Seki
Seki

Reputation: 11465

Buggy output from XML::Twig on a Tee

I am trying to split an xml file into multiple well-formed fragments, and an ancient PerlMonks solution is doing pretty well what I am looking for with help of XML::Twig that spits into a Tee... at least with simple data input.

If I complicate a little bit the data structure by regrouping the nodes to filter into a parent node, the second file is not well formed: the parent node is missing its opening tag.
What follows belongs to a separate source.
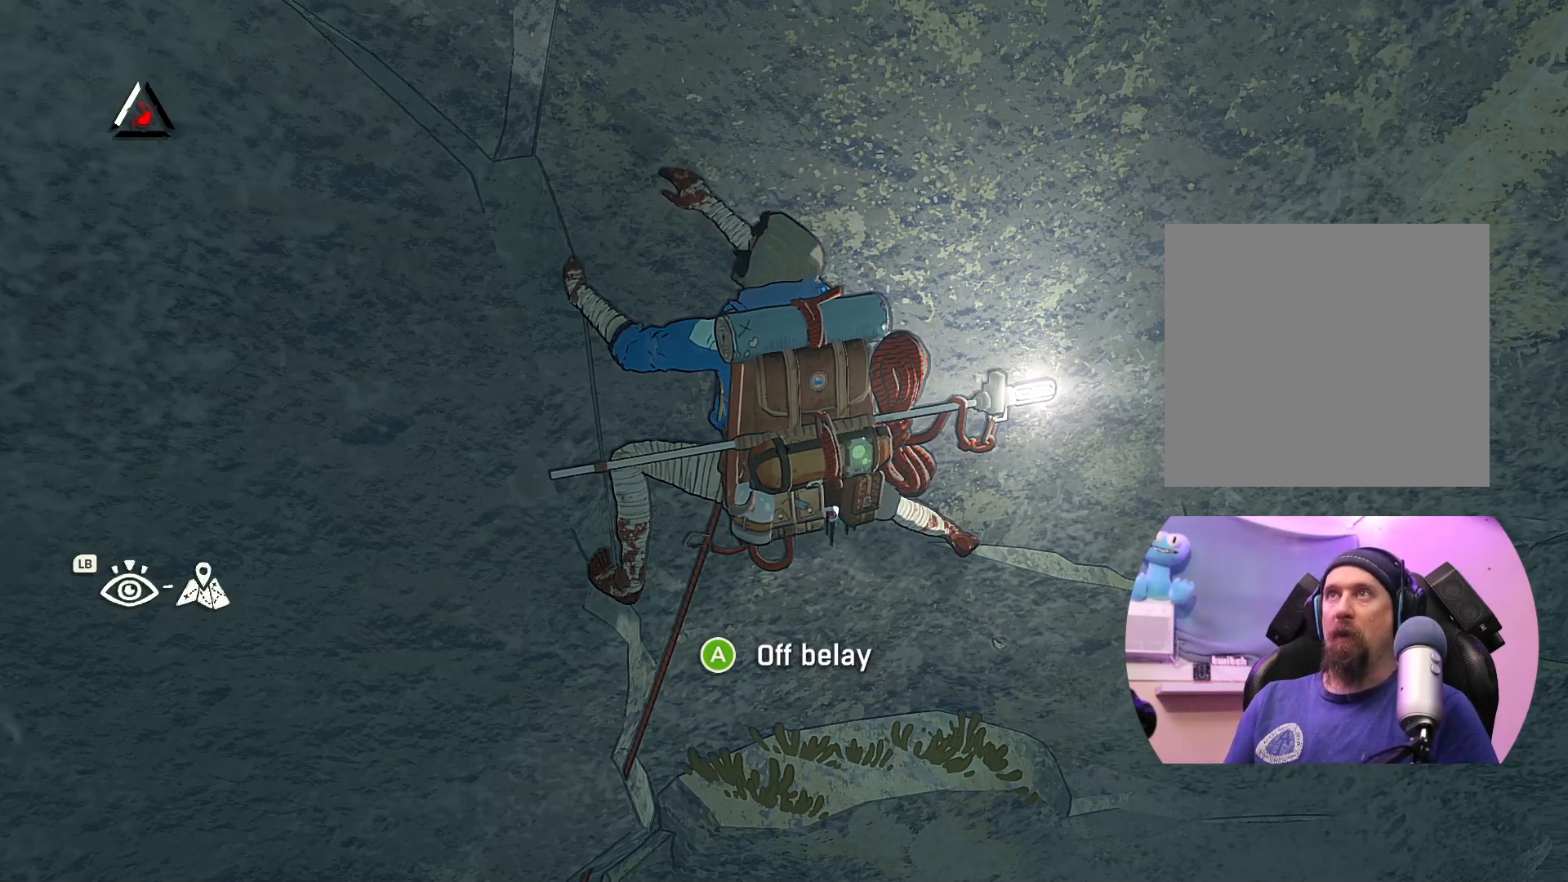
{"buttons": [], "left_stick": "up-left", "right_stick": "center", "events": []}
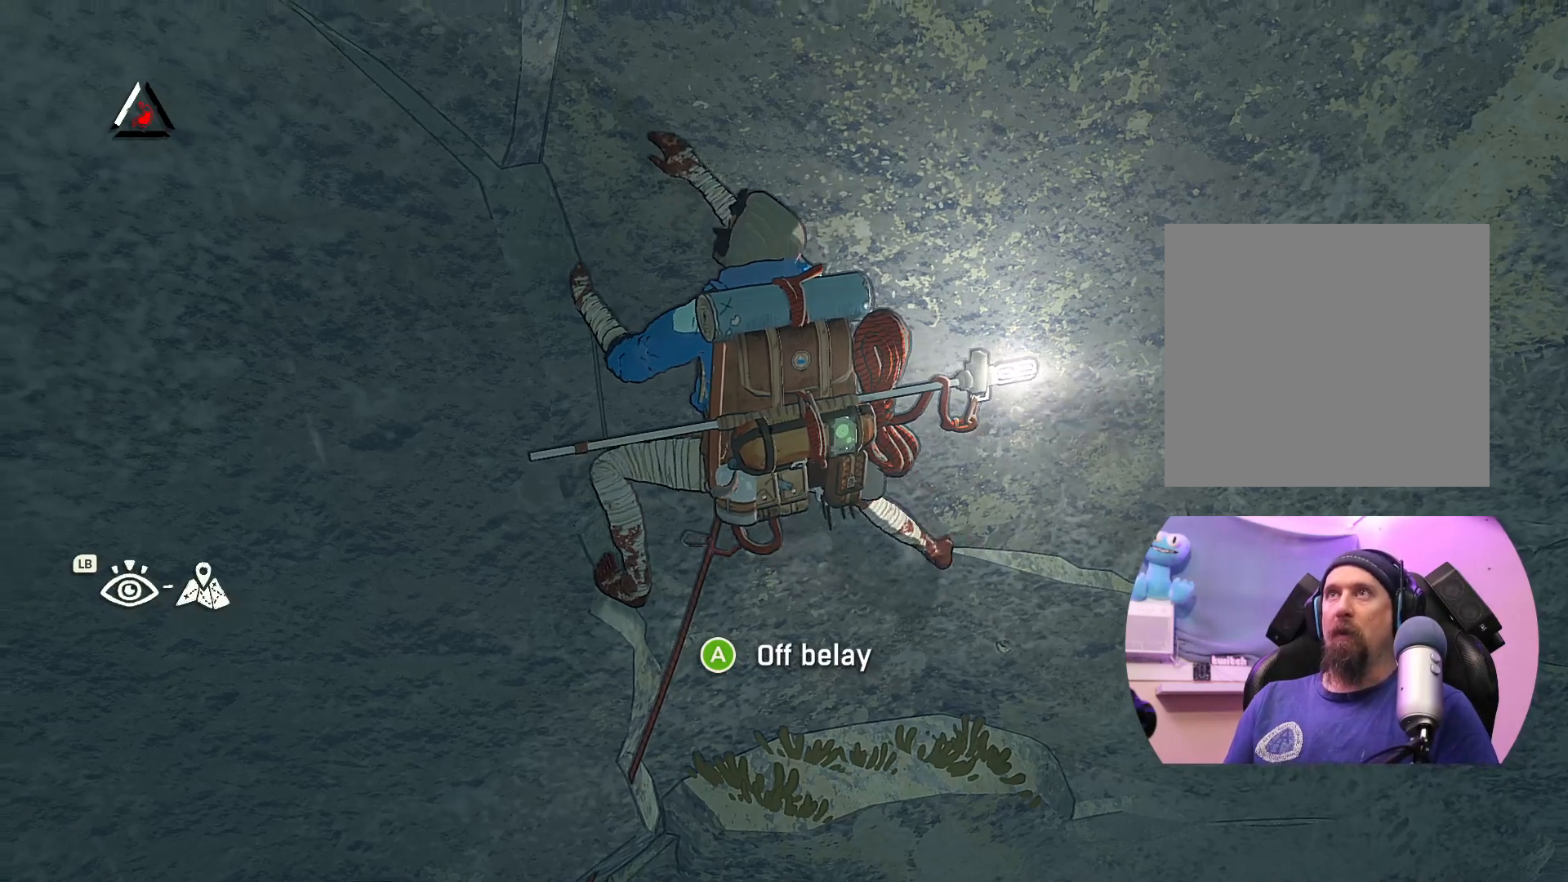
{"buttons": [], "left_stick": "up-left", "right_stick": "center", "events": []}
And I am quite lost to find the cause.

SSCCE (the difference with initial example is the <thing_list> that contains the <thing>'s):

use XML::Twig;
use IO::Tee;
use feature 'say';

open my $frufile, '>', 'fruit.xml' or die "fruit $!";
open my $vegfile, '>', 'veg.xml' or die "veg $!";

my $tee = IO::Tee->new($frufile, $vegfile);
select $tee;

my $twig=XML::Twig->new(
    twig_handlers => {
        thing  => \&magic,
        _default_  => sub { 
            say STDOUT '_default_ for '.$_->name;
            $_[0]->flush($tee); #default filehandle = tee 
            1; 
        },
    },
    pretty_print => 'indented',
    empty_tags   => 'normal',
);

$twig->parse( *DATA );

sub magic {
    my ($thing, $element) = @_;
    say STDOUT "magic for ". $element->{att}{type};
    for ($element->{att}{type}) {
            if (/fruit/) {
                $thing->flush($frufile);
            } elsif (/vegetable/) {
                $thing->flush($vegfile);
            } else {
                $thing->purge;
            }
    }
    1;
}

__DATA__
<batch>
  <header>
    <foo>1</foo>
    <bar>2</bar>
    <baz>3</baz>
  </header>
  <thing_list>
  <thing type="fruit"     >Im an apple!</thing>
  <thing type="city"      >Toronto</thing>
  <thing type="vegetable" >Im a carrot!</thing>
  <thing type="city"      >Melrose</thing>
  <thing type="vegetable" >Im a potato!</thing>
  <thing type="fruit"     >Im a pear!</thing>
  <thing type="vegetable" >Im a pickle!</thing>
  <thing type="city"      >Patna</thing>
  <thing type="fruit"     >Im a banana!</thing>
  <thing type="vegetable" >Im an eggplant!</thing>
  <thing type="city"      >Taumatawhakatangihangakoauauotamateaturipukakapikimaungahoronukupokaiwhenuakitanatahu</thing>
  </thing_list>
  <trailer>
    <chrzaszcz>A</chrzaszcz>
    <zdzblo>B</zdzblo>
  </trailer>
</batch>

While the first fruit.xml is ok:

<batch>
  <header>
    <foo>1</foo>
    <bar>2</bar>
    <baz>3</baz>
  </header>
  <thing_list>
    <thing type="fruit">Im an apple!</thing>
    <thing type="fruit">Im a pear!</thing>
    <thing type="fruit">Im a banana!</thing>
  </thing_list>
  <trailer>
    <chrzaszcz>A</chrzaszcz>
    <zdzblo>B</zdzblo>
  </trailer>
</batch>

the veg.xml is missing an opening tag for <thing_list>

<batch>
  <header>
    <foo>1</foo>
    <bar>2</bar>
    <baz>3</baz>
  </header>
    <thing type="vegetable">Im a carrot!</thing>
    <thing type="vegetable">Im a potato!</thing>
    <thing type="vegetable">Im a pickle!</thing>
    <thing type="vegetable">Im an eggplant!</thing>
  </thing_list>
  <trailer>
    <chrzaszcz>A</chrzaszcz>
    <zdzblo>B</zdzblo>
  </trailer>
</batch>

I have also noticed that if I comment out the <thing_list> tags into the data, the comment corresponding to the opening tag is also missing from veg.xml, but not from fruit.xml...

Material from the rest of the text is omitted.